I am blissing out at water yoga. There are just a few of us in class this day and things are particularly peaceful, the water heavenly warm, cradling me, taking me at once inside myself and outside myself, or more accurately outside my “life.” Wouldn’t it be something if this could be my life, instead, this peace, no phones, no computers, no demands, as my teacher would say, “nowhere to be, no one to be.”
I become a kinder, gentler person here. Moving slowly through poses that induce a deep, deep relaxation. Inhaling, exhaling, following my breath--as I expand my chest, I expand my heart, just as surely. Here in this house of compassion, this pool of compassion.
Perhaps the cold-hearted and hot-headed dictators of the world need to take a dip, I muse almost sleepily. No way everyone could do yoga like this and still do evil, is there?
We move to the shallow end of the pool for some of our standing poses, warrior poses, and we become women peace warriors, torsos erect, arms out on a flat plane, and we bend one knee and stretch into our peaceful power, fierce but graceful.
Every week we are as diverse a bunch as you can find, but today in particular this pool is like, well, a melting pot, or perhaps a rich stew, of abilities, of nationalities, of ages.
A new student who is blind learns to trust the water and the teacher and the foam noodle that supports her, and her daughter offers her some coaching while moving through the poses herself.
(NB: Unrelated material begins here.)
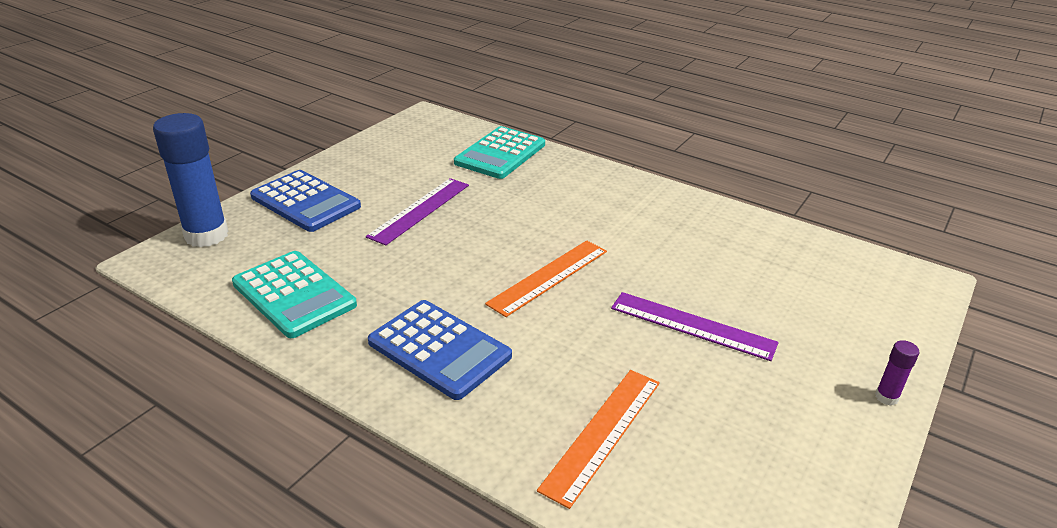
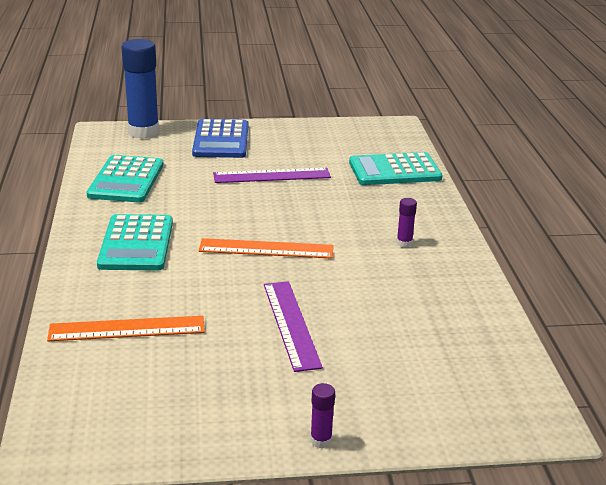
camera: 50 degrees right, 5 degrees down
blue calculator [368,300,512,400] -> turquoise calculator [97,214,173,271]
none -> purple glue stick [397,198,417,247]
Before class starts they circle around the interior of the small pool so she can feel its kidney shape.
Another woman with a hairline fracture on her foot sits in a chair on the apron of the pool, doing poses as best she can from her seated position.
Yet another woman on crutches arrives as class is nearly over, having gotten our new schedule mixed up. Our teacher welcomes her; we wait for her to make her way in and join us for the final floating relaxation exercise, so she doesn’t miss this very special time entirely. This place has its own personality, created by those who host it and those who find their way to it. Expansive always, compassionate always.
Our teacher herself lopes alongside as we go through our exercises, unable to come in because her arm is in a cast, but still casting her calming presence.
The water yoga is a home to all. People come sometimes for just one class, sometimes for a few on an extended visit from overseas, joining those of us who are local and who try and come every week. We have students speaking many languages; sometimes we have simultaneous Croatian to Italian to English interpretation and back around again. Other times it’s English to Hindi, or Spanish or French. We welcome men, too, but it’s been a while since a Y chromosome has been in the class, and we’ve settled into a circle of women.
I look back and laugh, remembering my arrival at my first class here. I’d left chaos at work, the traffic was a nightmare and I was late. I blew in the door grumpy, having decided there was no way I was going to do this again, for how crazy was it to become wildly stressed in order to attend something I came to for de-stressing? I almost hadn’t come in, as I was close to tears and the world felt like it was spinning out of control. And then I stepped into the water, and before an hour had passed I was hooked. Week after week, year after year, I step in and shed my cares, some weeks with greater difficulty than others, but that’s part of the practice, too, as much as the stretching and the breathing.